### [Task details]
Render the entries from the line with "collection date: 1956-07-23" to the line with "order: Ectocarpales" as a numbered list, leaving out blank lines.

### [Saved data entries]

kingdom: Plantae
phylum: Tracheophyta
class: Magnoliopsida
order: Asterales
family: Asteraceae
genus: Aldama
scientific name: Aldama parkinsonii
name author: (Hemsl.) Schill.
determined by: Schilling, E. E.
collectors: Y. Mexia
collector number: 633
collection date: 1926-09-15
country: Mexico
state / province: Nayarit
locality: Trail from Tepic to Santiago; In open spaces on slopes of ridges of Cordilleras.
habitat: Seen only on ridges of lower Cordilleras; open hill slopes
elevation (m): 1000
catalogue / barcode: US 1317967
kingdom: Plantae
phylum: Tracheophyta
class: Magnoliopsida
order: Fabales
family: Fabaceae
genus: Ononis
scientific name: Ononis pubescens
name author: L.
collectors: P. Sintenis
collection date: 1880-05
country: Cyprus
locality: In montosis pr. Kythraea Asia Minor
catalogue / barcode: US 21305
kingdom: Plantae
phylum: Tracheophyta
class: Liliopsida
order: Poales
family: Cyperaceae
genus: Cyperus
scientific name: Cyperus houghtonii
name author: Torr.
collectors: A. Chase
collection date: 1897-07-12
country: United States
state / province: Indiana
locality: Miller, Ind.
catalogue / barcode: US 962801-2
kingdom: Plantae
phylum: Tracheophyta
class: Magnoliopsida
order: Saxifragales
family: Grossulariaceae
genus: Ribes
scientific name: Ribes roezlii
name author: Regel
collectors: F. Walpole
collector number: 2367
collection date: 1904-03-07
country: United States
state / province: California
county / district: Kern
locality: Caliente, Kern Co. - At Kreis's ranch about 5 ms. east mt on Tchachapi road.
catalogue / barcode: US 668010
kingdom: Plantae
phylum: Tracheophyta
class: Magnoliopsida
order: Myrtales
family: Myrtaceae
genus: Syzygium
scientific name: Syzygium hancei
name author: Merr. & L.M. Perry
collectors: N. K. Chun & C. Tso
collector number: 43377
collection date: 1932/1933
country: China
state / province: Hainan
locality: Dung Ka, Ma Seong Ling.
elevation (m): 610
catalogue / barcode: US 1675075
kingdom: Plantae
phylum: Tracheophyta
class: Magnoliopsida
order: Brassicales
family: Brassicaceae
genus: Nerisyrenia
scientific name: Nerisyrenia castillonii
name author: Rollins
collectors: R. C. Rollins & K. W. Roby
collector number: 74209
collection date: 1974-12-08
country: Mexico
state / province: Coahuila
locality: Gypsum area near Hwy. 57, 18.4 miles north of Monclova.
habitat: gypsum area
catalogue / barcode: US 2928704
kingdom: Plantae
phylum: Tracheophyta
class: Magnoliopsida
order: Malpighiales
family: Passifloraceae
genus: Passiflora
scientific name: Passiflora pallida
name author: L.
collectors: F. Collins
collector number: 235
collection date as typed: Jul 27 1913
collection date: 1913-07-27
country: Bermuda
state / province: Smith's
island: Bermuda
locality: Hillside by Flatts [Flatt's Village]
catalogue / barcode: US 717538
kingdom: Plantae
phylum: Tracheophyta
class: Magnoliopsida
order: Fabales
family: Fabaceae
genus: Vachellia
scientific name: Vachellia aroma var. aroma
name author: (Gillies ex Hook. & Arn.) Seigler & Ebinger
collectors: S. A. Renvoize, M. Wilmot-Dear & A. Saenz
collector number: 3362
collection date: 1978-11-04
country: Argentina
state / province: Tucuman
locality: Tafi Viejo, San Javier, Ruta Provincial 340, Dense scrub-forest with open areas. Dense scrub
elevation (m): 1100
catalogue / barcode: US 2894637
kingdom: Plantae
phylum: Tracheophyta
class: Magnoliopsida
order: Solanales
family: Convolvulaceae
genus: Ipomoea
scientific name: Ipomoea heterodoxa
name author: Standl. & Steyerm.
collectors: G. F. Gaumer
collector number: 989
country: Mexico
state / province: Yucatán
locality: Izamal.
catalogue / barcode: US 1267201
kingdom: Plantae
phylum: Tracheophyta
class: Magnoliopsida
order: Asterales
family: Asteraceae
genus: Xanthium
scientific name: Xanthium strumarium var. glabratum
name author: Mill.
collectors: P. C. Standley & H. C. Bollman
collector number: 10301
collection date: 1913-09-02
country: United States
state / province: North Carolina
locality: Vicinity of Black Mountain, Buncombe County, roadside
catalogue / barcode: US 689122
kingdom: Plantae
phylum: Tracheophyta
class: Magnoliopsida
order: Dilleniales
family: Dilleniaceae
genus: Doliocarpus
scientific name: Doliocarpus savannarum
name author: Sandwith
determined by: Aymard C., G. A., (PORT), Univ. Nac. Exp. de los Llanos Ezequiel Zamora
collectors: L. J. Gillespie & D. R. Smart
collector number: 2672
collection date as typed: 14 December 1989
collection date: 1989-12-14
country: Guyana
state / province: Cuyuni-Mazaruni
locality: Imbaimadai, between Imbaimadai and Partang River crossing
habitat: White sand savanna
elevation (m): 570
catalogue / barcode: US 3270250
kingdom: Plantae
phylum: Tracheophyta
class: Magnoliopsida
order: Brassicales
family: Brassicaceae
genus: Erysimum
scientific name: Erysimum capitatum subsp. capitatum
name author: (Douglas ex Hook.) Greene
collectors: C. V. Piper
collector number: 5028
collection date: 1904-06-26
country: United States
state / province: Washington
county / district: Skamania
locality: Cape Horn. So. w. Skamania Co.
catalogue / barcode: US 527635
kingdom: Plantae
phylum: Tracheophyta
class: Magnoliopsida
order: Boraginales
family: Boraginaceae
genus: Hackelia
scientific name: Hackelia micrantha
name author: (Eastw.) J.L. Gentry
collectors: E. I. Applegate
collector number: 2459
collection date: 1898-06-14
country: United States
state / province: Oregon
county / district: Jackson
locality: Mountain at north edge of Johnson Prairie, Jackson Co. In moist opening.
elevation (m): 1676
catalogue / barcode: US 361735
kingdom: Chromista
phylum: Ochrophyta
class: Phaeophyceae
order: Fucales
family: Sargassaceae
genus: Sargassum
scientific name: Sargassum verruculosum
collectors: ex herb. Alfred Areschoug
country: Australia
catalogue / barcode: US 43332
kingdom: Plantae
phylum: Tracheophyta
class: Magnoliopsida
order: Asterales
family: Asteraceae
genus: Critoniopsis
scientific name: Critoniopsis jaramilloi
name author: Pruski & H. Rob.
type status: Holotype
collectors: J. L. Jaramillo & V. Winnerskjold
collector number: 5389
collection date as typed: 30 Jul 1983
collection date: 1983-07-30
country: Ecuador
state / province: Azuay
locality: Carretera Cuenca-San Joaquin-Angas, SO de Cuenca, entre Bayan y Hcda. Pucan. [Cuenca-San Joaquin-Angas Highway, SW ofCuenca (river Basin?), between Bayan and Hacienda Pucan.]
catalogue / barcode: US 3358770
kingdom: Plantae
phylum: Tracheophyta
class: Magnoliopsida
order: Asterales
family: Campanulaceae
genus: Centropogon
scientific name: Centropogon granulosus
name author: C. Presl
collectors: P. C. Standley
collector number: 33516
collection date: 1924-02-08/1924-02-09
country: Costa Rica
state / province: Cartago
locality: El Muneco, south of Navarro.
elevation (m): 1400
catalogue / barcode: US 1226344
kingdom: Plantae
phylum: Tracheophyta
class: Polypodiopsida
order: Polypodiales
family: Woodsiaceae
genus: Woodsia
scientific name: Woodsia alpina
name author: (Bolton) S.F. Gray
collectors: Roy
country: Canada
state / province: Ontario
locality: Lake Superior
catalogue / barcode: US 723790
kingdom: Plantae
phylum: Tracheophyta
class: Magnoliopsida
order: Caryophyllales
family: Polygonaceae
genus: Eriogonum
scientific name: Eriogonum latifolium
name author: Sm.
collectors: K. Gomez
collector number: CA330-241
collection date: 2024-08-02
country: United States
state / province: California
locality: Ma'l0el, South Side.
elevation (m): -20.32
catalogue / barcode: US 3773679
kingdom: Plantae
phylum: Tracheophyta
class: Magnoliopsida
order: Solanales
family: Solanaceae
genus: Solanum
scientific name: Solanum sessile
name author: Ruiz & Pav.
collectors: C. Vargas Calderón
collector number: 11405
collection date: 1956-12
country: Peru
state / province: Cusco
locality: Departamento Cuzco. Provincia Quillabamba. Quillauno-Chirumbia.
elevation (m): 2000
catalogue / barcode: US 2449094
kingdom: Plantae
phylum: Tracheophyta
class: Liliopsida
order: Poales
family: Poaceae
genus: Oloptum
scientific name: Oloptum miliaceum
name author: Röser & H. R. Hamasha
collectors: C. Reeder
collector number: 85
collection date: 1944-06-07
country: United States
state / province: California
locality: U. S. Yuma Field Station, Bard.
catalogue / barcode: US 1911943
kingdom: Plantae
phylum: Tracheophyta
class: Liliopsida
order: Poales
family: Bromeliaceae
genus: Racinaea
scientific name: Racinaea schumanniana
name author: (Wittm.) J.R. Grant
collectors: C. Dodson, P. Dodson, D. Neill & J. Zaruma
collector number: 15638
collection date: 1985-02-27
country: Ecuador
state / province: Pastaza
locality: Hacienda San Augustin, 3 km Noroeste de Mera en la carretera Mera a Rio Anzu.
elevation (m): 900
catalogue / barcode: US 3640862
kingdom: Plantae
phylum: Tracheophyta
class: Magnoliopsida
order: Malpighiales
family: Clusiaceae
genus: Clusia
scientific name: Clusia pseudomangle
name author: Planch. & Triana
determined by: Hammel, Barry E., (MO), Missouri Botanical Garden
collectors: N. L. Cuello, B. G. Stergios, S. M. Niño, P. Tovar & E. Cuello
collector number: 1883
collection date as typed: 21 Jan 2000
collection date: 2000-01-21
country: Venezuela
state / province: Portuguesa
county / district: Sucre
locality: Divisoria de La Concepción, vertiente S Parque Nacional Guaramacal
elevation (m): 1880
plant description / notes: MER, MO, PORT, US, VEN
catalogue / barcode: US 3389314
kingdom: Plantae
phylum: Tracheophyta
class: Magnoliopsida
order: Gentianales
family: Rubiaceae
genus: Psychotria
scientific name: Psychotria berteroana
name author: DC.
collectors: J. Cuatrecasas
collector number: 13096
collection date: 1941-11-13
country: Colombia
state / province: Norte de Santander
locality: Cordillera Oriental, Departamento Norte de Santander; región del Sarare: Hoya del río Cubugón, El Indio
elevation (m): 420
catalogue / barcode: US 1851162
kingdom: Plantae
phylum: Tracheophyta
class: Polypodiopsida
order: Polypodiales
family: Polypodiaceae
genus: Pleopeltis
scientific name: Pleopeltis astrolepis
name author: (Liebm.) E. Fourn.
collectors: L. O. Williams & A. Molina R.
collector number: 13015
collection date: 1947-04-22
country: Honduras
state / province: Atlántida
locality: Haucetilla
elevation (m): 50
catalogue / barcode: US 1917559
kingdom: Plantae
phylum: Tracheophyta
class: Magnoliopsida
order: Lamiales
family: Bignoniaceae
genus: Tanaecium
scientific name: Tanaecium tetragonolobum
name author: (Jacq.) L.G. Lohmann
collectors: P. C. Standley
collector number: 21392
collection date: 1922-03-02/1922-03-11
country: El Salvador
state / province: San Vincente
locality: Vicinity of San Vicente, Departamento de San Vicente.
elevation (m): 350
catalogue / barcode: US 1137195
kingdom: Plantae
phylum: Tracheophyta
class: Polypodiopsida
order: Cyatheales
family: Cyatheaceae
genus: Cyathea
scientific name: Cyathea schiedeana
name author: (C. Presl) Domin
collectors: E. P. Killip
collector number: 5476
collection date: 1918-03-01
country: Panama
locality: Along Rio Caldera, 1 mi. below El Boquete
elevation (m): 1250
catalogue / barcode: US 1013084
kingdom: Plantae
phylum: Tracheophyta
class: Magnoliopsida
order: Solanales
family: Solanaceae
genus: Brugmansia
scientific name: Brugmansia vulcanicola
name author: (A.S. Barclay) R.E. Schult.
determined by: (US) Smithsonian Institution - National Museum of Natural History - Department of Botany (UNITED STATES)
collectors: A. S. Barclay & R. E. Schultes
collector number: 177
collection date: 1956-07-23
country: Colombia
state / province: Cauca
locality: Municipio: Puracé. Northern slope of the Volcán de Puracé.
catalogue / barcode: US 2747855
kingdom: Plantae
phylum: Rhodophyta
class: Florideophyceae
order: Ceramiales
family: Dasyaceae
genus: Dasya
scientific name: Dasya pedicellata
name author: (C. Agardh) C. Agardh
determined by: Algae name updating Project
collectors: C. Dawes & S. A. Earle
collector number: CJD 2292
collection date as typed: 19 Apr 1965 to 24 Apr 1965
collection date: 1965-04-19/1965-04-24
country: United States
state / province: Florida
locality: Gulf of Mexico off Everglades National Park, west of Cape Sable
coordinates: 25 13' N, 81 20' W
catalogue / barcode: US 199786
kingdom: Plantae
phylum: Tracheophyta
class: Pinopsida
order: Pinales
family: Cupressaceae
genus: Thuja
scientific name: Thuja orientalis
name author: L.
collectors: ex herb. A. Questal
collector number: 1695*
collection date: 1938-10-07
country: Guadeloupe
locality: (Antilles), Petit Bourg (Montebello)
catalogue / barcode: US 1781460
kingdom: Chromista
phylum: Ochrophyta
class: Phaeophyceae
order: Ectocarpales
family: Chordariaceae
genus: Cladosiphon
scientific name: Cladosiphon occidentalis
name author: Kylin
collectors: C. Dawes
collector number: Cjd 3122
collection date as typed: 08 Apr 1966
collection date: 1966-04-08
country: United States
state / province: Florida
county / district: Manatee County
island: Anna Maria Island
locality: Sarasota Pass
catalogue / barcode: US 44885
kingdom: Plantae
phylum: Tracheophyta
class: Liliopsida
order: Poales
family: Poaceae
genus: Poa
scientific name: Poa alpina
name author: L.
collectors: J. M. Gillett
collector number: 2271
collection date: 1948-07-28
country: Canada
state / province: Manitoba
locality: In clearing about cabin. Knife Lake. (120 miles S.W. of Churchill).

### [Result of this task]
1. collection date: 1956-07-23
2. country: Colombia
3. state / province: Cauca
4. locality: Municipio: Puracé. Northern slope of the Volcán de Puracé.
5. catalogue / barcode: US 2747855
6. kingdom: Plantae
7. phylum: Rhodophyta
8. class: Florideophyceae
9. order: Ceramiales
10. family: Dasyaceae
11. genus: Dasya
12. scientific name: Dasya pedicellata
13. name author: (C. Agardh) C. Agardh
14. determined by: Algae name updating Project
15. collectors: C. Dawes & S. A. Earle
16. collector number: CJD 2292
17. collection date as typed: 19 Apr 1965 to 24 Apr 1965
18. collection date: 1965-04-19/1965-04-24
19. country: United States
20. state / province: Florida
21. locality: Gulf of Mexico off Everglades National Park, west of Cape Sable
22. coordinates: 25 13' N, 81 20' W
23. catalogue / barcode: US 199786
24. kingdom: Plantae
25. phylum: Tracheophyta
26. class: Pinopsida
27. order: Pinales
28. family: Cupressaceae
29. genus: Thuja
30. scientific name: Thuja orientalis
31. name author: L.
32. collectors: ex herb. A. Questal
33. collector number: 1695*
34. collection date: 1938-10-07
35. country: Guadeloupe
36. locality: (Antilles), Petit Bourg (Montebello)
37. catalogue / barcode: US 1781460
38. kingdom: Chromista
39. phylum: Ochrophyta
40. class: Phaeophyceae
41. order: Ectocarpales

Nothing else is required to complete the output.